# Te beoordelen tekst
* * * * * * *
En verder zijn er twee praktische zaken die ons bezighouden. Internet en wasmachines. We verkozen het reisgewicht te beperken. Analoge boeken bleven thuis en propere kleding hadden we voor één week. Maar, alle drie lezen we graag. Zoonlief (11) bv. verslond 31 boeken. En dus lezen we digitaal. Niet alles werd vooraf digitaal gekocht. Nu en dan verlaten we een mooi en afgelegen logeerplek, rijden naar een stadje enkele tientallen km verder, bevragen enkele cafés naar internet, en verdiepen ons in wat we wilden achterlaten.
100 dagen samen, met drie. Wat is het verschil? Hoewel je ‘ervaren’ alleen doet, geeft het een stevige meerwaarde als je het samen doet. Er ontstaat een verbondenheid omdat je gelijktijdig hetzelfde ervaart. En na elke ervaring ben je een beetje anders dan vooraf, en je relatie met de ‘meebelevers’ is (onherroepelijk) veranderd. Je hebt een ervaring gedeeld, iets net voor je of om je heen. En de tijd kan je niet meer terugdraaien, noch kan je de ervaring wijzigen of herscheppen. Ook 140 tekens zullen nooit volstaan om de ervaring te delen. Op die manier wordt een buddy als broer ervaren, en verlaten ‘samenwerkers’ het werk als vrienden. De sleutel? “let’s go”.
* * * * * * *
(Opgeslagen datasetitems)
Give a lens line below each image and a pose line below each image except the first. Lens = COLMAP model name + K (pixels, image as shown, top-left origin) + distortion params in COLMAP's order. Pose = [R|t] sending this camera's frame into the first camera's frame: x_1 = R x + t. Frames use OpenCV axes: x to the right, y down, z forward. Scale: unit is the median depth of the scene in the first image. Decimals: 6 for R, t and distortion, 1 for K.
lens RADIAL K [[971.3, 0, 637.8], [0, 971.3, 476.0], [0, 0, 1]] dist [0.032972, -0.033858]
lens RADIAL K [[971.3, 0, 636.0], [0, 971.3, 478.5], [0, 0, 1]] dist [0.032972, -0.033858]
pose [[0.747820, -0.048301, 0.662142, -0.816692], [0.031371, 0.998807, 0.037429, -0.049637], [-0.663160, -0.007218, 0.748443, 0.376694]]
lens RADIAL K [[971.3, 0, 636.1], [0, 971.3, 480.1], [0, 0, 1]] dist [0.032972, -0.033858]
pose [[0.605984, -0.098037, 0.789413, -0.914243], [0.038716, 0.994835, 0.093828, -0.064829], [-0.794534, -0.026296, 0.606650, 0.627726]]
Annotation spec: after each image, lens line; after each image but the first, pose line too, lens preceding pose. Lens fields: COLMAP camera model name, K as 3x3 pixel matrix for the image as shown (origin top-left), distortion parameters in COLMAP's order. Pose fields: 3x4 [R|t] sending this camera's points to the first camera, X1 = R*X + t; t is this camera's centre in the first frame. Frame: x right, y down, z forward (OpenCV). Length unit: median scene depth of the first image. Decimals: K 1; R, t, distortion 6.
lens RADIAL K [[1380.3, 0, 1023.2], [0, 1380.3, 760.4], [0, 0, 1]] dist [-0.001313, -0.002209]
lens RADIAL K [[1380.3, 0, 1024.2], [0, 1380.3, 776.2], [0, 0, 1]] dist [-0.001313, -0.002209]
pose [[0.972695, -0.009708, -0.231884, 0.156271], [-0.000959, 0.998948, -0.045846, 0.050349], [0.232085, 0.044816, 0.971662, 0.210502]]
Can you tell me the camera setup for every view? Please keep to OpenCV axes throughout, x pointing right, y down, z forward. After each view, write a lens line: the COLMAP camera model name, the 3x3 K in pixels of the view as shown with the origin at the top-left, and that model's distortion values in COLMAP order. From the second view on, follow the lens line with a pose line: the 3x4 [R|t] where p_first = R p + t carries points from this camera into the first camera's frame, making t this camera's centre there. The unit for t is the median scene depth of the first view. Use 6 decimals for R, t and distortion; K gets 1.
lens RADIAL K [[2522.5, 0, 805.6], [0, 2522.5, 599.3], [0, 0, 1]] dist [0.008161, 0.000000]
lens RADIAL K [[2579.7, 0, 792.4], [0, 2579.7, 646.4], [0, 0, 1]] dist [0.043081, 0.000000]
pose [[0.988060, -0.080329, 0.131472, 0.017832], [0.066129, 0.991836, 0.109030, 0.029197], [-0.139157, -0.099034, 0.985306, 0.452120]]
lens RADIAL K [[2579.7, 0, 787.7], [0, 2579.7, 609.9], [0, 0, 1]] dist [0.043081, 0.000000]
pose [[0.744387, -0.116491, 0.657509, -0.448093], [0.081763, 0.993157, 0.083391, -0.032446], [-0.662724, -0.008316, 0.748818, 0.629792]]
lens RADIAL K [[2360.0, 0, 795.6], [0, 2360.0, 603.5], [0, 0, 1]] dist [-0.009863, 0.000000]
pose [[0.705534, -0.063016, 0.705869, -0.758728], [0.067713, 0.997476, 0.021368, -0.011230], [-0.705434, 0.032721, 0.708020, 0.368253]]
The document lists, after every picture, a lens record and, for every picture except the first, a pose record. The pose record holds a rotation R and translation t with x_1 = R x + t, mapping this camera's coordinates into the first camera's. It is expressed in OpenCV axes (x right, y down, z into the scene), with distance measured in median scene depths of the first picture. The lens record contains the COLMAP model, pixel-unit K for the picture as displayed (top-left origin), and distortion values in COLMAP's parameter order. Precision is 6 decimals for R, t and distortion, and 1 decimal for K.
* * * * * * *
# Opdrachten
- a) Vervang alsjeblieft in het stuk van de reistekst tussen "En verder zijn" en "we wilden achterlaten.", beide inbegrepen, "wasmachines" door "oplaadpunten" en schrijf dat stuk volledig uit.
- b) Vervolg de reistekst na de laatste zin.

# Lijst met antwoorden
- a)
En verder zijn er twee praktische zaken die ons bezighouden. Internet en oplaadpunten. We verkozen het reisgewicht te beperken. Analoge boeken bleven thuis en propere kleding hadden we voor één week. Maar, alle drie lezen we graag. Zoonlief (11) bv. verslond 31 boeken. En dus lezen we digitaal. Niet alles werd vooraf digitaal gekocht. Nu en dan verlaten we een mooi en afgelegen logeerplek, rijden naar een stadje enkele tientallen km verder, bevragen enkele cafés naar internet, en verdiepen ons in wat we wilden achterlaten.

- b)
Natuur
Natuur in Nieuw-Zeeland is “buitenmaats”. De bergen, de meren, de bossen, de vergezichten, de weidsheid, de ongereptheid, en vooral, de kleuren. En steeds ontlokt het verwondering, een ronduit heerlijke ervaring, waar je nooit genoeg van krijgt. Het diepe blauw van Lake Tekapo, de indrukwekkende grootsheid van de Franz Josef Glacier, het fjordlandschap in het zuidwesten, het continue vogelconcert, de immense Mount Cook, de dynamiek van de zee, Milford sounds, … telkens opnieuw wacht je een andere, nieuwe ervaring.
Natuur is veelal geprivatiseerd. In Nieuw-Zeeland beheert de overheid, via de DOC, ongeveer 1/3 van het land. Maar, voor de topnatuur moet je dikwijls aankloppen bij privé-organisaties. Als je de albatrossen van nabij wil zien op Otago peninsula, als je de blauwe pinguïn aan land wil zien komen, als je de geeloogpinguïn wil zien, dan merk je dat dit stukje van gemeenschapsgoed geprivatiseerd werd. Diverse bezoekerscentra, net als vele lokale toeristische centra, worden gerund door vrijwilligers. De kwaliteit kan verschillen, maar, meestal is de informatie behoorlijk tot goed, soms heel erg betrokken.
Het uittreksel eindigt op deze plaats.